Congratulations on your home purchase and welcome to the world of home ownership. Almost every family who has purchased a home remembers those early years of home ownership that we thought we 'd never endure. Here are some tips to assist in getting you through the lean years when folks sometimes say they are “house poor.”
1. Start in the garage. If is there a great car in the garage for which you are making big payments, you aren’t housed poor, you’re “car poor.” sells the vast, beautiful car and get, rid of the payment. Buy a clunker for cash and drive that for a year or two.
2. Check your W-4 (1. Usa. Gov/aAqpWr). When you bought a home, you may have been out of a position to exceed the standard deduction for your income tax return because the mortgage interest is deductible. (If you have a modest home and you financed at very low interest rates, you may not.) Talk to your tax advisor to determine if your mortgage interest would enable you to file a new W-4 with your employer, changing the number of “allowances” you claim. Increasing the number of allowances will decrease the taxes withheld from your paycheck and also reduce the refund you’ll get after you file your return.
3. Sell the big boy toys. You hear the old saying that the only difference between men and boys is the cost of their toys holds some truth. If you have four-wheelers, RVs, expensive hunting and fishing gear, you may need to be sold some of this. If you still have loans on any of this equipment or have credit card balances that can be reduced by selling it, this is a giant step. It would be far better to sell a RV that gets used three weekends every year and one week every summer than to lose your home, right?
4. Cut back. In the first years of home ownership, it is customary to find yourself cutting down eating out, entertainment, vacations, hobbies, etc. Discretionary spending becomes a thing of the past at a time.
5. Ask for a raise. Your financial circumstances don’t really interest your employer. Your boss isn’t going to give you a raise because you purchased a home you are seeking to afford. That said, if you haven’t had a raise in a while—and that’s a lot of people these days—and your company is thriving again, it isn’t crazy to make a thoughtful request for a salary increase.
6. Get another job. Just after buying a home, is a scary time to change jobs—changing jobs are risky. If you’re convinced you’re under paid, you can look for a higher paying job. If not, you may look for moonlighting opportunities that you can hold down just until your income at your primary job catches up to your expenses.
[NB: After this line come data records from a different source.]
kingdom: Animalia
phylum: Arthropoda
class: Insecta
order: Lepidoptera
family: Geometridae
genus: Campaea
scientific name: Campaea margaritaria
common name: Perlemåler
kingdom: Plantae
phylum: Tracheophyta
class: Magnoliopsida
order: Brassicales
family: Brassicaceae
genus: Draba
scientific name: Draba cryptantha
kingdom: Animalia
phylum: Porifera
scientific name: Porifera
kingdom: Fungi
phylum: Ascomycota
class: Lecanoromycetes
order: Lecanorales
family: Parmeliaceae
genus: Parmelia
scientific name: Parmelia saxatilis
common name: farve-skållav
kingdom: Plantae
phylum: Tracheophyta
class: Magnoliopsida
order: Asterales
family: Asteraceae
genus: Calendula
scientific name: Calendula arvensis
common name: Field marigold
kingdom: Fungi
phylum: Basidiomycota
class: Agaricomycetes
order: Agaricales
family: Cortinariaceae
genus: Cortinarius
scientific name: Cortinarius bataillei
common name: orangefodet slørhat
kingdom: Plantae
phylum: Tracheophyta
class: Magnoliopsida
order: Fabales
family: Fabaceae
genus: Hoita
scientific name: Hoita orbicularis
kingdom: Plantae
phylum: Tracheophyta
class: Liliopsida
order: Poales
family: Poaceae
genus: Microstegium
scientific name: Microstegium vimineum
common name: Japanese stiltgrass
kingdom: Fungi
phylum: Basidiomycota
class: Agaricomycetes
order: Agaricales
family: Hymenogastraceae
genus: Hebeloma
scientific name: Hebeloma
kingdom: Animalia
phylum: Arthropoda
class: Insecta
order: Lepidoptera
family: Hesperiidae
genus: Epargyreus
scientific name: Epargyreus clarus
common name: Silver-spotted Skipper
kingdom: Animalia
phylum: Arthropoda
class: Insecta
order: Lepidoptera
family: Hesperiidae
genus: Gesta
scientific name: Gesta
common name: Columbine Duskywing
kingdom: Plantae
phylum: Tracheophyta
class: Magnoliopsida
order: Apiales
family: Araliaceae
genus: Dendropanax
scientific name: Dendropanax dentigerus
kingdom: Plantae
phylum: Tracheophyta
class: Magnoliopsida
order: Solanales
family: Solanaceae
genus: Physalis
7. Sell the house. This should be the last resort. After the housing debacle of 2008-2010, mortgage lenders learned their lessons. They had allowed people all across America to buy homes they couldn’t afford on the hope that the home would appreciate and bail everyone out. If you just recently purchased your home, the mortgage lender should have been convinced that you actually cando not have the means to make the payments. If something has seemed to be income or the lender somehow goofed and you really can’t afford the home. Sell it. Your down payment may be lost forever, but if you lose the house to foreclosure, not only is your nominated payment lost but your credit is, too. If you can’t make it, sell it before they say he took it.
Home ownership is a great way to build a stable and happy home life for your family, giving you the opportunity to pose roots in a community, build lasting friendships and help your children succeed in school. Making home ownership a priority in your financial planning is wise. Almost always there are means to make ends meet during those first few years of home ownership. Keep your head up. Lots of people have been given it before you and you can, too.